A un cierto punto tuve que dejar el carro y echar a andar. La primera media hora mi pickup se desliza sobre asfalto. Unos cuantos baches sorpresivos obligan a manejar con prudencia. La segunda media hora sobre camino de terracería no ofrece mayor dificultad, pues la superficie está recién aplanada y, además, las vueltas y revueltas ya me resultan familiares. En la tercera media hora el camino se estrecha, aunque no hay motivos para quejas mayores, aparte del sube y baja pronunciado.

El último trecho sí me preocupó. ¿Por allí pasa carro? –me pregunté apenas emboqué aquello que alguien con buena intención denominó camino para vehículo. Decir "estrecho" es un piropo; además, con bajadas y subidas violentas que ameritaba aplicar la retranca y caminar a paso de procesión. A un cierto punto tuve que dejar el carro y echar a andar. La cuesta era empinada y había que buscar la piedra más apropiada para cada paso. Yo, que había escalado el volcán Santa Ana, en El Salvador, y que me consideraba experto en caminos pedregosos, ahora experimentaba un pedregal más agresivo todavía. Pero la caminata valió la pena porque, llegado a la cumbre, se abrió un paisaje impresionante de cadenas de montañas y valles verdes.
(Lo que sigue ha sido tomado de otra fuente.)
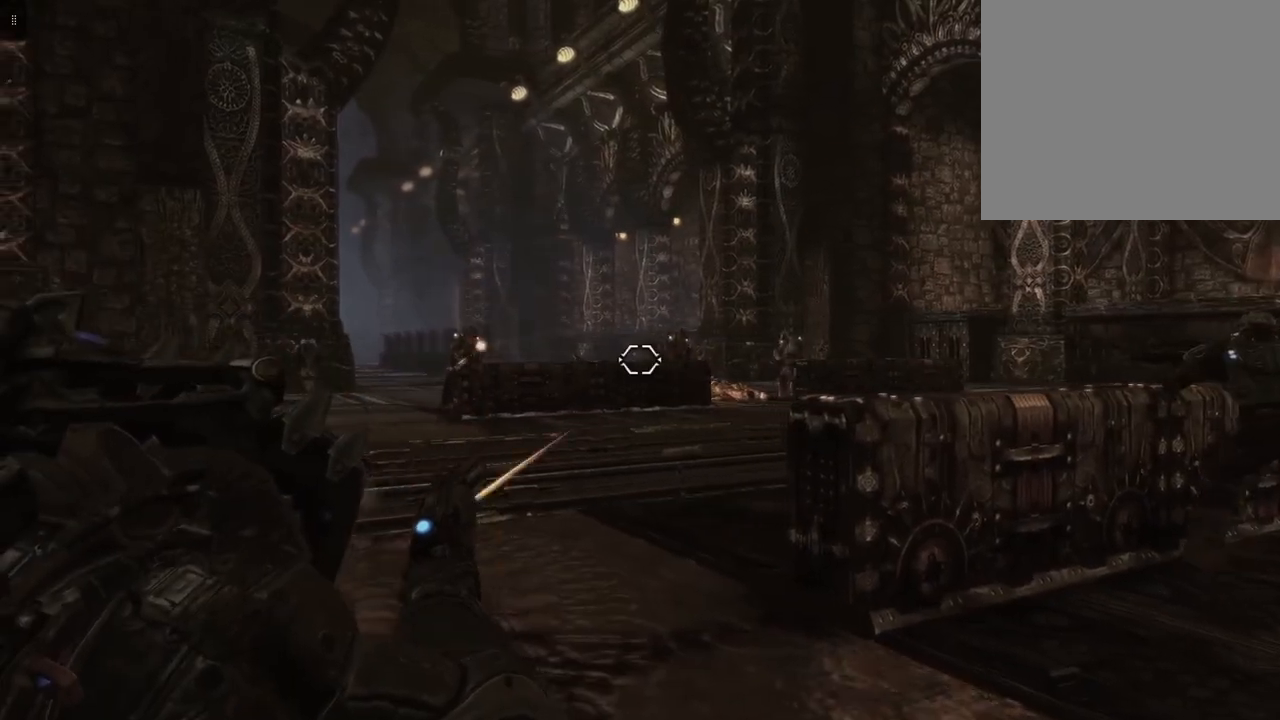
{"buttons": ["L2"], "left_stick": "up-left", "right_stick": "center", "events": [[100, "right_stick", "center"]]}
A cien metros de la vieja y pequeña ermita me esperaba un grupo de muchachos y muchachas que me recibieron con cantos y aplausos y luego me acompañaron festivos al ritmo de un tambor. Al entrar en la iglesita, el conjunto juvenil arrancó con una canción a todo volumen. La gente estaba apretujada, en bancas bajas. Era mi primera visita a esa comunidad. Traté de romper el hielo con apretones de manos a diestra y siniestra, sonrisas que despertaban sonrisas y algún toque de humor. Resultó fácil crear el ambiente distendido.

Después del consabido café con una torta de huevo en el comedor comunal, entré en acción. Tres bautismos, cuyos padres debían confesarse, más algunos ancianos que no habían podido asistir a la reciente celebración penitencial de la misión. Luego, la procesión de entrada hacia la iglesia atravesando el corto patio. Una procesión compleja: el incensario, la cruz, el evangelio, floreros generosos, lectores, papás y padrinos de bautismo y, cerrando el cortejo, el sacerdote. Un cohete y una bomba resonaron por la multitud de cerros cercanos avisando al mundo entero que la misa estaba por empezar.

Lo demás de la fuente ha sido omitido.